Data shown:
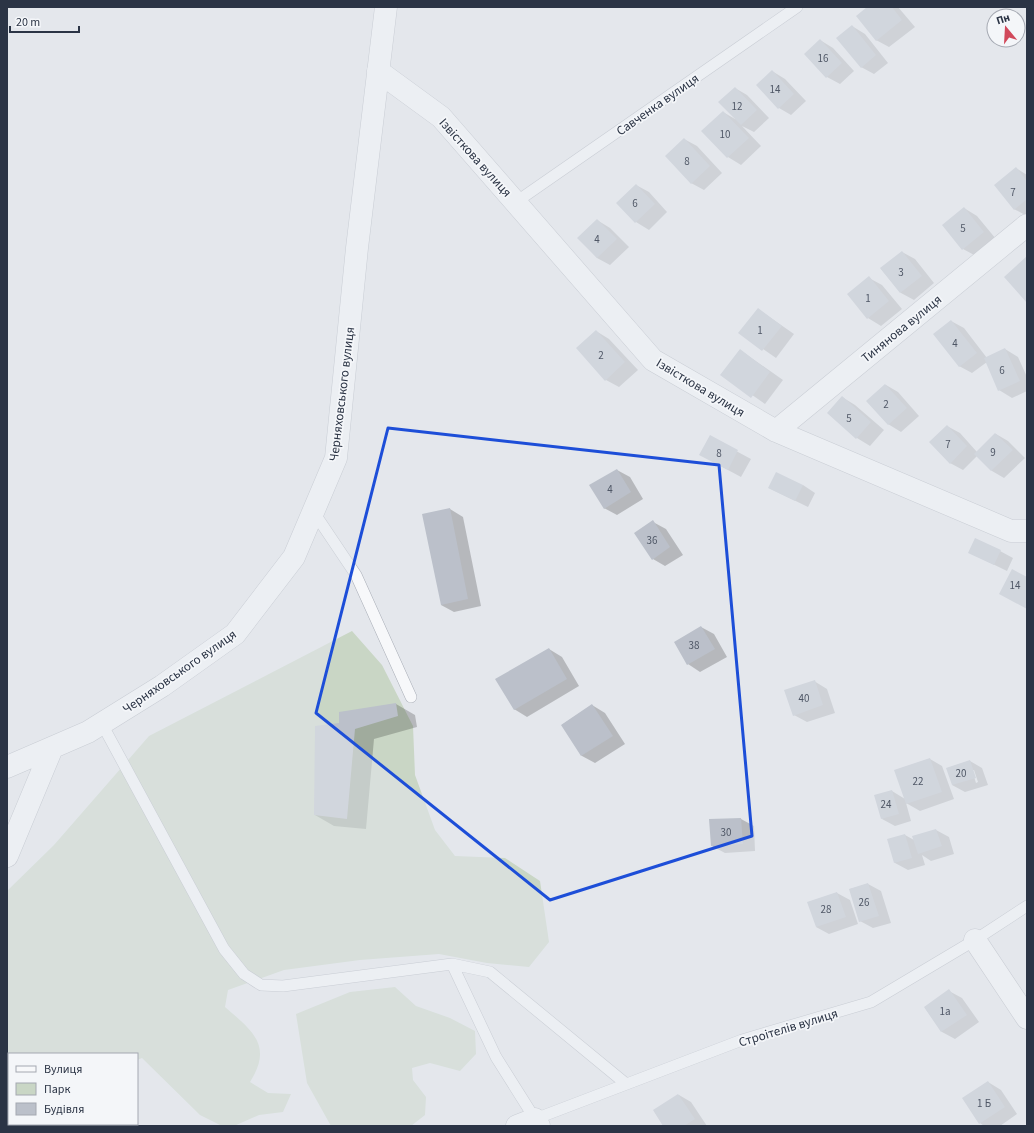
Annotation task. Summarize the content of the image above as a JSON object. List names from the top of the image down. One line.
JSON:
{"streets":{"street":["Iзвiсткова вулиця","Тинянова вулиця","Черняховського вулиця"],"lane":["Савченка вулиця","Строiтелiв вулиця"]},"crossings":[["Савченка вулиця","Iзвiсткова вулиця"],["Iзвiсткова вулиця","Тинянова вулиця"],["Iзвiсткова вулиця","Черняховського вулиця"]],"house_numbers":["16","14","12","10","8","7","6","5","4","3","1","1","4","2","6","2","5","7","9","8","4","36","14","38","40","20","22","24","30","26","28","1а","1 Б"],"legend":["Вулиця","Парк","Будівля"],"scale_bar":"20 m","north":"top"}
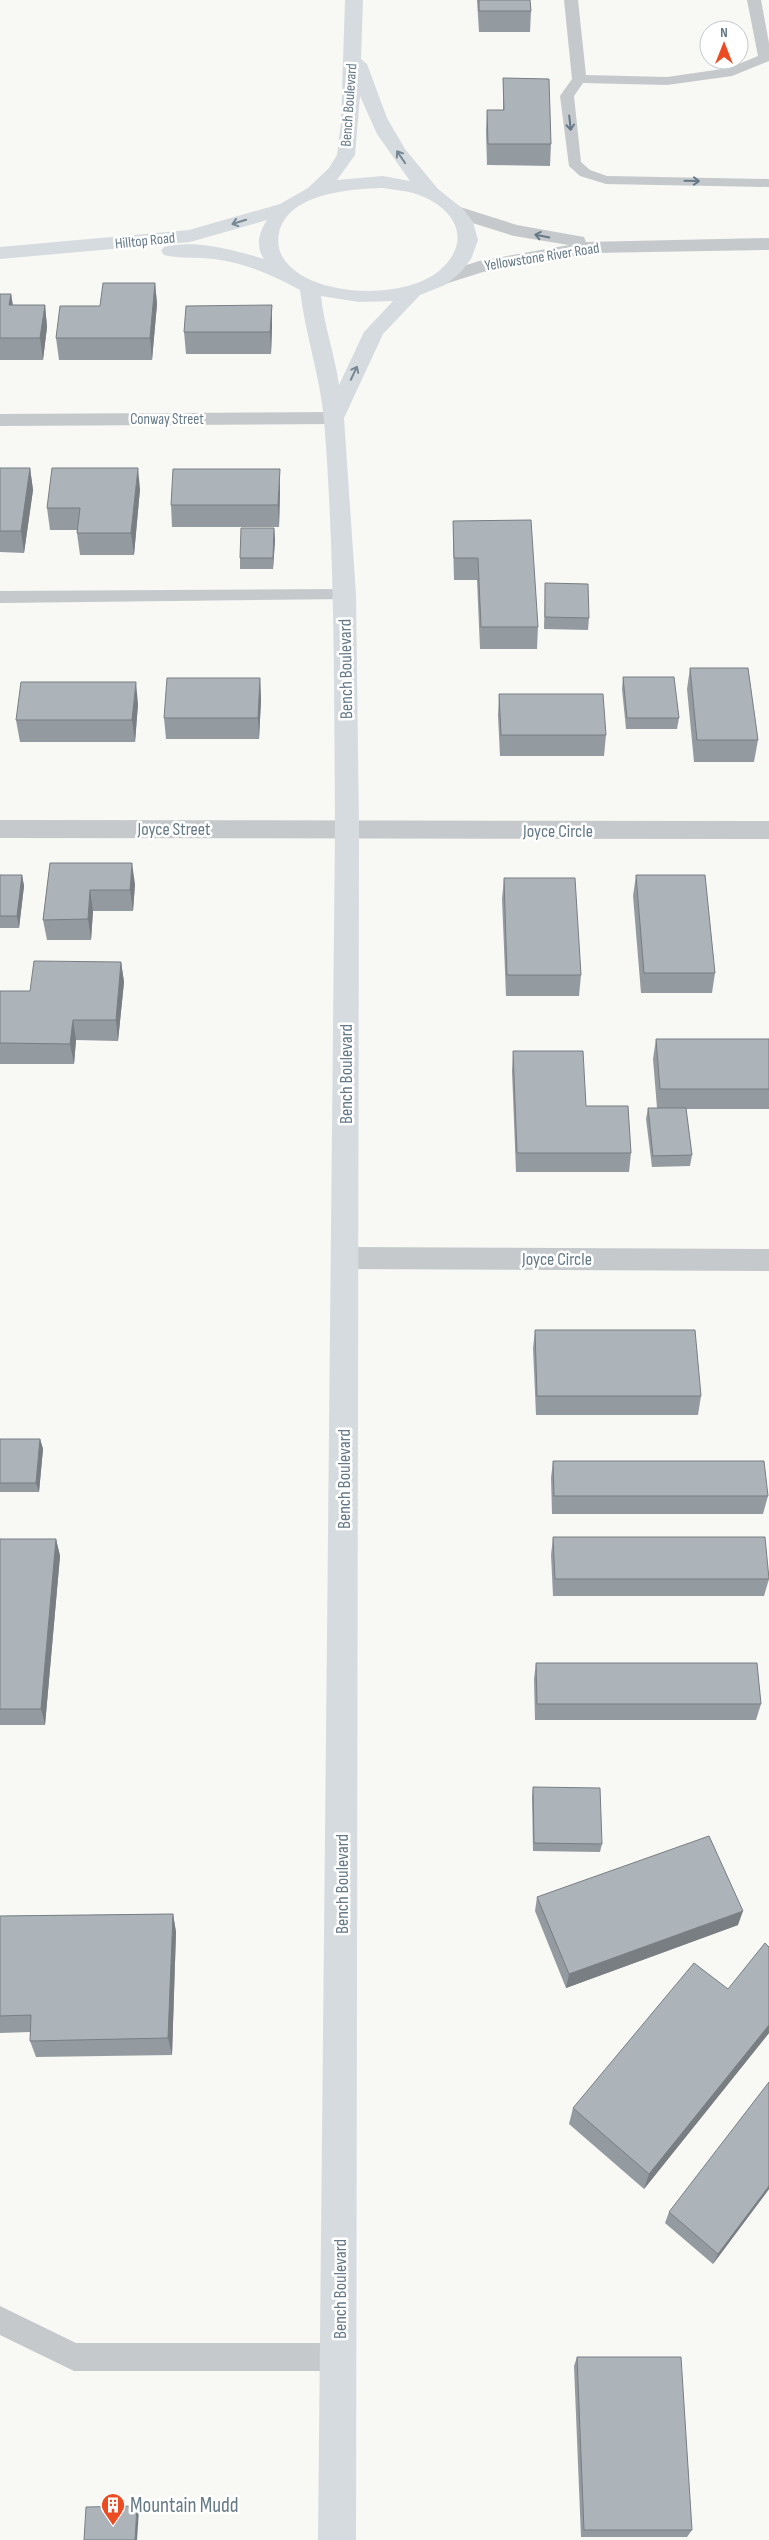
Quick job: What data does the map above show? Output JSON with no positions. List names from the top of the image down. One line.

Instructions for the task:
If a picture appears in the data, omit it; transcribe all the rest exactly.

Written response:
Annotation task. Summarize the content of the image above as a JSON object. List names from the top of the image down. One line.
JSON:
{"streets":{"street":["Iзвiсткова вулиця","Тинянова вулиця","Черняховського вулиця"],"lane":["Савченка вулиця","Строiтелiв вулиця"]},"crossings":[["Савченка вулиця","Iзвiсткова вулиця"],["Iзвiсткова вулиця","Тинянова вулиця"],["Iзвiсткова вулиця","Черняховського вулиця"]],"house_numbers":["16","14","12","10","8","7","6","5","4","3","1","1","4","2","6","2","5","7","9","8","4","36","14","38","40","20","22","24","30","26","28","1а","1 Б"],"legend":["Вулиця","Парк","Будівля"],"scale_bar":"20 m","north":"top"}
Quick job: What data does the map above show? Output JSON with no positions. List names from the top of the image down. One line.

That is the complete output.